NY TIMES
By MIKE McINTIRE and MICHAEL LUO
Published: February 25, 2012
When Mitt Romney’s presidential campaign needs advice on direct mail strategies for reaching voters, it looks to TargetPoint Consulting. And when the independent “super PAC” supporting him needs voter research, it, too, goes to TargetPoint.
Elsewhere in the same suite is WWP Strategies, whose co-founder is married to TargetPoint’s chief executive and works for the Romney campaign. Across the conference room is the Black Rock Group, whose co-founder — a top Romney campaign official in 2008 — now helps run both Restore Our Future and American Crossroads, another independent group that spoke up in defense of Mr. Romney’s candidacy in January. Finally, there isCrossroads Media, a media placement firm that works for American Crossroads and other Republican groups.
The overlapping roles and relationships of the consultants in Suite 555 at 66 Canal Center Plaza offer a case study in the fluidity and ineffectual enforcement of rules intended to prevent candidates from coordinating their activities with outside groups. And there has been a rising debate over the ascendancy of super PACs, which operate free of the contribution limits imposed on the candidates but are supposed to remain independent of them.

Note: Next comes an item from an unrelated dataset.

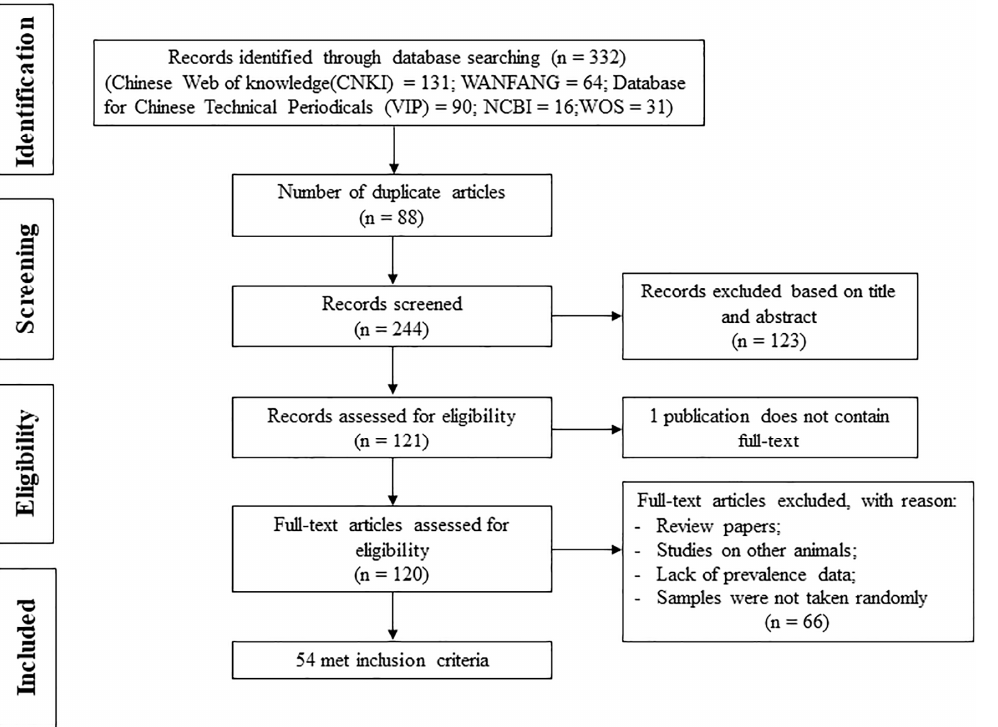
Figure 1. PRISMA flowchart of the systematic review and meta-analysis process shows the inclusion and exclusion of studies.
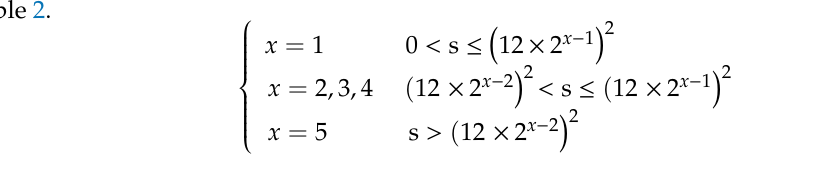
Table 1. Size attribute of objects in LAKE-BOAT.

In practice, super PACs have become a way for candidates to bypass the limits by steering rich donors to these ostensibly independent groups, which function almost as adjuncts of the campaigns.
Super PACs have collected more than $100 million so far, much of it from a relatively small collection of well-heeled individuals or companies who are free to give millions to these outside groups but no more than a few thousand dollars to a candidate’s own committees. Those unlimited contributions are fueling a barrage of negative advertising in the Republican primaries.